Upaya mitigasi tersebut, kata Boni, akan menentukan kualitas generasi penerus bangsa untuk mewujudkan generasi emas Indonesia. Peran pemerintah dalam menyediakan layanan berkualitas di bidang pembangunan juga menjadi penting dalam upaya menekan risiko stunting yang secara nasional targetnya 14% pada 2024 mendatang.

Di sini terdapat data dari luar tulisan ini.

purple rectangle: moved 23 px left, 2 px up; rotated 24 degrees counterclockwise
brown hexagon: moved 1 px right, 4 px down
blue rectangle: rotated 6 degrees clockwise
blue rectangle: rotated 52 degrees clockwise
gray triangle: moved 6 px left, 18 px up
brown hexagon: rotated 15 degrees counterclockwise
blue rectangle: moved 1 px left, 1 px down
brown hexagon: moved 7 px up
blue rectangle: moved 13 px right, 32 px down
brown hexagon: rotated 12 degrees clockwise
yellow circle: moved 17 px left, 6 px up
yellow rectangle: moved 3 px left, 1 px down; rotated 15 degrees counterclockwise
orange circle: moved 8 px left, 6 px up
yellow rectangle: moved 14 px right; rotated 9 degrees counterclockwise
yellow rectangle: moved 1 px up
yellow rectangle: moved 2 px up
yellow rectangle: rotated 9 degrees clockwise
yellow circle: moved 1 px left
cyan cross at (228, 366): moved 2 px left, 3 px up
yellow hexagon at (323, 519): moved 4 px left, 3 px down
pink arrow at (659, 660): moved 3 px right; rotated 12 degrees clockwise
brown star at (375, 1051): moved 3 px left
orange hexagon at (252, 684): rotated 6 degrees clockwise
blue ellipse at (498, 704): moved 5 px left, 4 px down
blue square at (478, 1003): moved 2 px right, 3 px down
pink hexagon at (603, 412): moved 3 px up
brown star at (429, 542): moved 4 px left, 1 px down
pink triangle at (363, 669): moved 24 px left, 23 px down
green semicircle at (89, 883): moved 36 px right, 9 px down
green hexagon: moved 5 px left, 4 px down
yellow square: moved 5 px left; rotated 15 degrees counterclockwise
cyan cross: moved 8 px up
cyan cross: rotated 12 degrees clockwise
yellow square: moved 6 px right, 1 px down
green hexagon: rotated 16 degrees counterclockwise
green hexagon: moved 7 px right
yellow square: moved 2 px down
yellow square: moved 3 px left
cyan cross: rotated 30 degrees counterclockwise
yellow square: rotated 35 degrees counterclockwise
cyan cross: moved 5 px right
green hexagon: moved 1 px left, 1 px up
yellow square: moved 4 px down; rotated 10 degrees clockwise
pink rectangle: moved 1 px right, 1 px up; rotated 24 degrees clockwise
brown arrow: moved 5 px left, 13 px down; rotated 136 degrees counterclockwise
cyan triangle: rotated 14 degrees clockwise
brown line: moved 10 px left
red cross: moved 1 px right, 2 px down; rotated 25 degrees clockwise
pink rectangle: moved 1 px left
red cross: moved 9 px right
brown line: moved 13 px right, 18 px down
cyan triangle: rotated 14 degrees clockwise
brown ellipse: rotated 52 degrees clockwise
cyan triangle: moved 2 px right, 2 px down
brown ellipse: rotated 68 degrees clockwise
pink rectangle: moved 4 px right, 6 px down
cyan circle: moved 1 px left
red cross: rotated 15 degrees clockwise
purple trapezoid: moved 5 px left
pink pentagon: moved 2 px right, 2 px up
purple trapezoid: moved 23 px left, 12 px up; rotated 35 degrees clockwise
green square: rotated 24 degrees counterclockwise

Boni menjelaskan, berdasarkan data Good Mention Institute yang dikutip dalam laporan estabillity tahun 2022, isu kehamilan yang tidak diinginkan di Indonesia antara tahun 2015 hingga 2019 yakni sebanyak 40%. Jumlah tersebut mendekati dari angka kehamilan yang tidak diinginkan di dunia sebesar 60%.
“Walaupun lebih sedikit tapi 40 persen juga angka yang besar. Indonesia sendiri berdasarkan data WHO terdapat 200 juta kehamilan pertahun dimana sebanyak 75 juta kehamilan atau 30 persen diantaranya merupakan kehamilan yg tidak diinginkan,” ujarnya.
Boni pun berharap melalui Peluncuran Laporan Situasi Kependudukan Dunia tersebut para pemangku kepentingan di pusat hingga daerah dan seluruh mitra kerja BKKBN maupun UNFPA Indonesia untuk saling berkolaborasi dan menjaga komitmen untuk menjamin pemenuhan hak-hak reproduksi.
“Hak-hak reproduksi dimaksud, di antaranya, khususnya bagi perempuan dan anak/remaja perempuan, dalam memutuskan dan memilih apakah akan memiliki anak, dengan siapa akan mempunyai anak, kapan akan hamil dan melahirkan, serta berapa jumlah anak yang diinginkan,” tuturnya.
Sementara itu, UNFPA Representative Indonesia Anjali Sen dalam sambutannya mengatakan, kehamilan tidak direncanakan bisa terjadi kepada siapa pun, termasuk orang yang kita kenal. Permasalahan ini pun seakan menjadi lumrah karena jumlahnya yang begitu banyak.
“Karena itulah krisis ini pada umumnya tidak terlihat, tapi kita tidak bisa membiarkan terus tidak terlihat. Ada kehidupan yang dipertaruhkan disini. Kita harus segera mengambil tindakan mengakhiri krisis ini”, ujar Anjali.
Anjali menambahkan, kehamilan yang tidak direncanakan memaksa perempuan dan anak perempuan untuk menghadapi situasi tersebut secara terpaksa, termasuk memilih pasangan yang tidak mereka kehendaki.
Baca juga: Transformasi Layanan Primer Kemenkes Fokus Pada Pencegahan di Puskesmas dan Posyandu
Berdasarkan State of World Population (SWOP) yang telah diluncurkan di Kantor Pusat UNFPA, New York pada 30 Maret 2022, di 47 negara, sekitar 40% dari perempuan yang aktif secara seksual tidak menggunakan metode kontrasepsi apapun untuk menghindari kehamilan.
Studi juga menunjukkan lebih dari 60% kehamilan tidak direncanakan, dan hampir 30% dari semua kehamilan akhirnya diaborsi, 45% dari semua aborsi yang dilakukan secara global tidak aman.